JTC1/SC22/WG21 N2401

ISO/IEC JTC1/SC22/WG21 N2401 = J16/07-0261
Code Conversion Facets for the Standard C++ Library

P.J. Plauger
Dinkumware, Ltd.
pjp@dinkumware.com

2007-09-03

With the acceptance of N2007 (Proposed Library Additions for Code Conversion)
we now have template classes wbuffer_convert and wstring_convert, as well
as basic_filebuf, that accept code-conversion facets as template parameters.
Unfortunately, the current draft C++ Standard defines only the default codecvt
facet, with weakly specified properties. This paper proposes the addition of
several facets that provide the commonest Unicode support.

Add the header <codecvt> with the following definitions:

namespace std {
enum codecvt_mode {
	consume_header = 4,
	generate_header = 2,
	little_endian = 1};

template<class Elem,
	unsigned long Maxcode = 0x10ffff,
	codecvt_mode Mode = (codecvt_mode)0>
	class codecvt_utf8
	: public std::codecvt<Elem, char, mbstate_t>
	{	// facet for converting between Elem and UTF-8 byte sequences
	.....
	};

template<class Elem,
	unsigned long Maxcode = 0x10ffff,
	codecvt_mode Mode = (codecvt_mode)0>
	class codecvt_utf16
	: public std::codecvt<Elem, char, mbstate_t>
	{	// facet for converting between Elem and UTF-16 multibyte sequences
	.....
	};

template<class Elem,
	unsigned long Maxcode = 0x10ffff,
	codecvt_mode Mode = (codecvt_mode)0>
	class codecvt_utf8_utf16
	: public std::codecvt<Elem, char, mbstate_t>
	{	// facet for converting between UTF-16 Elem and UTF-8 byte sequences
	.....
	};
}	// namespace std

For each of the three code conversion facets codecvt_utf8, codecvt_utf16,
and codecvt_utf8_utf16:

-- Elem is the wide-character type, such as wchar_t, char16_t, or char32_t.

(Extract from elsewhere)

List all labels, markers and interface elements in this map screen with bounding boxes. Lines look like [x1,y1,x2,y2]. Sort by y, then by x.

-- Maxcode is the largest wide-character code that the facet will read
or write without reporting a conversion error.

-- If (Mode & consume_header), the facet consumes an optional initial
header sequence when reading a multibyte sequence to determine the
endianness of the subsequent multibyte sequence to be read.

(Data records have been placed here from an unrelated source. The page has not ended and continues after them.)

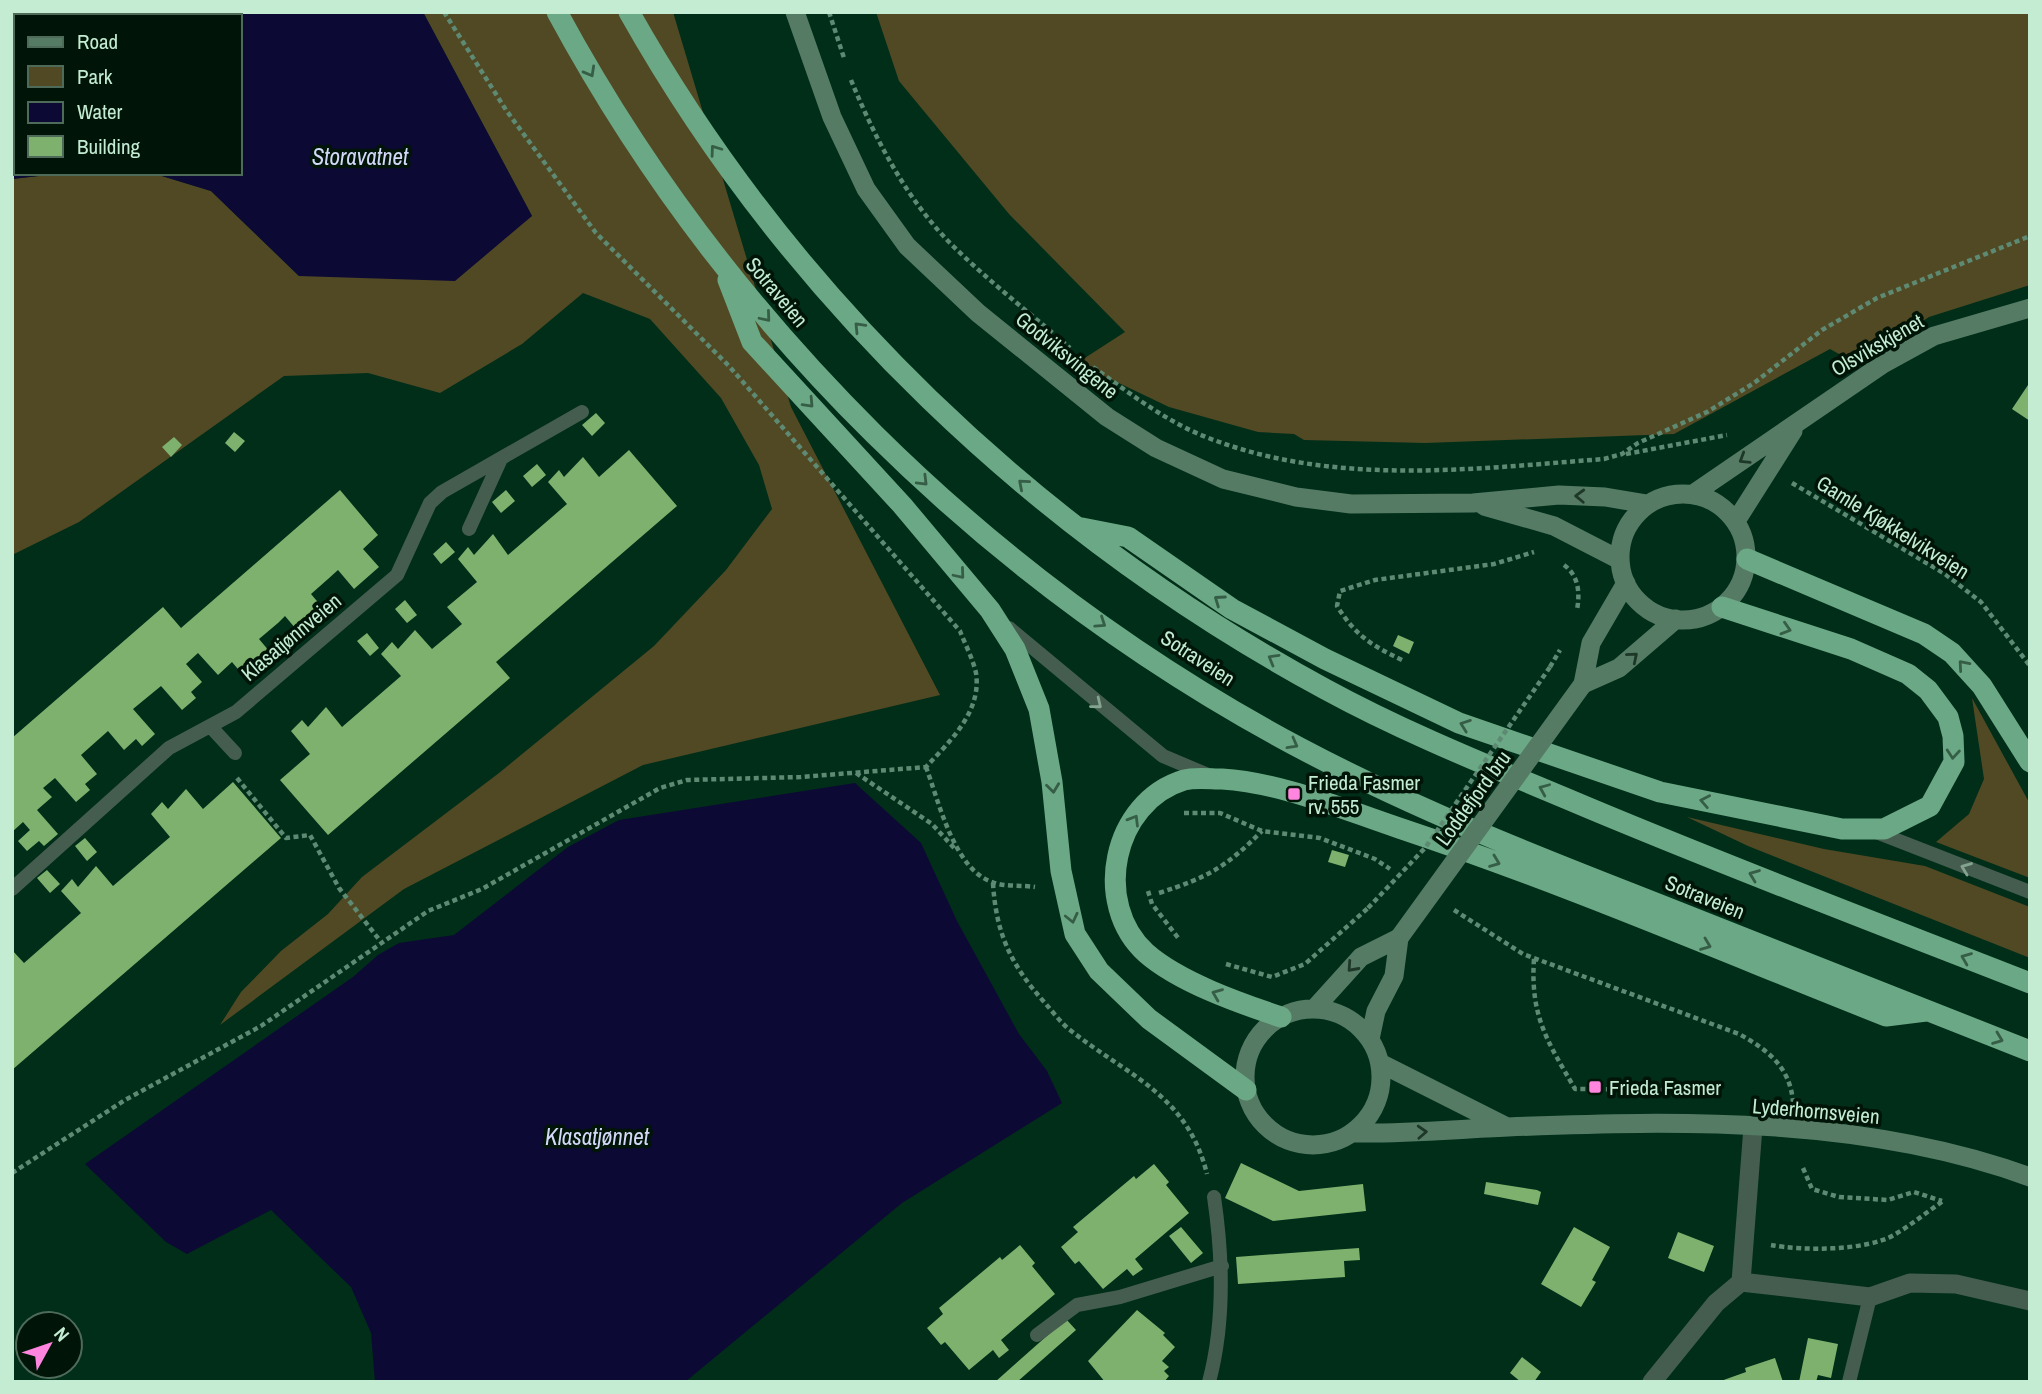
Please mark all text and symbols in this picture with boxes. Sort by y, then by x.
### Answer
legend [14,14,242,175]
text: Road [77,27,118,56]
text: Park [77,62,113,91]
one-way arrow [582,65,595,78]
text: Water [77,97,123,126]
text: Building [77,132,141,161]
water label: Storavatnet [312,141,409,172]
one-way arrow [711,145,724,158]
street label: Sotraveien [739,251,815,333]
street label: Godviksvingene [1010,305,1124,405]
street label: Olsvikskjenet [1825,307,1929,383]
one-way arrow [758,309,770,322]
one-way arrow [854,322,867,335]
one-way arrow [800,395,813,408]
one-way arrow [1738,451,1751,464]
street label: Gamle Kjøkkelvikveien [1811,468,1975,586]
one-way arrow [915,473,928,486]
one-way arrow [1018,480,1031,492]
one-way arrow [1574,488,1585,503]
one-way arrow [951,566,964,578]
street label: Klasatjønnveien [235,587,347,687]
one-way arrow [1214,596,1227,608]
one-way arrow [1093,615,1106,627]
one-way arrow [1780,621,1792,636]
street label: Sotraveien [1155,623,1241,693]
one-way arrow [1625,652,1637,665]
one-way arrow [1267,654,1280,667]
one-way arrow [1959,661,1971,674]
one-way arrow [1089,695,1101,708]
one-way arrow [1460,720,1472,734]
one-way arrow [1286,736,1299,749]
street label: Loddefjord bru [1429,745,1517,851]
one-way arrow [1945,749,1960,760]
place label: Frieda Fasmer rv. 555 [1308,768,1420,821]
one-way arrow [1045,782,1060,794]
one-way arrow [1538,783,1551,797]
marker: Frieda Fasmer rv. 555 [1286,786,1302,802]
one-way arrow [1699,795,1711,810]
one-way arrow [1125,815,1138,828]
one-way arrow [1488,853,1500,867]
one-way arrow [1961,862,1973,876]
street label: Sotraveien [1661,868,1749,926]
one-way arrow [1749,869,1761,883]
one-way arrow [1063,912,1078,924]
one-way arrow [1700,937,1712,951]
one-way arrow [1961,952,1973,966]
one-way arrow [1348,959,1360,972]
one-way arrow [1211,988,1223,1002]
one-way arrow [1992,1030,2004,1044]
place label: Frieda Fasmer [1609,1073,1721,1102]
marker: Frieda Fasmer [1587,1079,1603,1095]
street label: Lyderhornsveien [1751,1091,1881,1131]
water label: Klasatjønnet [545,1121,650,1152]
one-way arrow [1417,1125,1428,1140]
north arrow [14,1310,84,1380]
text: N [48,1321,76,1347]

-- If (Mode & generate_header), the facet generates an initial header
sequence when writing a multibyte sequence to advertise the endianness
of the subsequent multibyte sequence to be written.

-- If (Mode & little_endian), the facet generates a multibyte sequence in
little-endian order, as opposed to the default big-endian order.

For the facet codecvt_utf8:

-- The facet converts between UTF-8 multibyte sequences and UCS2 or UCS4
(depending on the size of Elem) within the program.

-- Endianness does not affect how multibyte sequences are read or written.

-- The multibyte sequence can be written as either a text or a binary file.

For the facet codecvt_utf16:

-- The facet converts between UTF-16 multibyte sequences and UCS2 or UCS4
(depending on the size of Elem) within the program.

-- Endianness affects how multibyte sequences are read or written.

-- The multibyte sequence must be written as a binary file.

For the facet codecvt_utf8_utf16:

-- The facet converts between UTF-8 multibyte sequences and UTF-16 (one or
two 16-bit codes) within the program.

-- Endianness does not affect how multibyte sequences are read or written.

-- The multibyte sequence can be written as eitier a text or a binary file.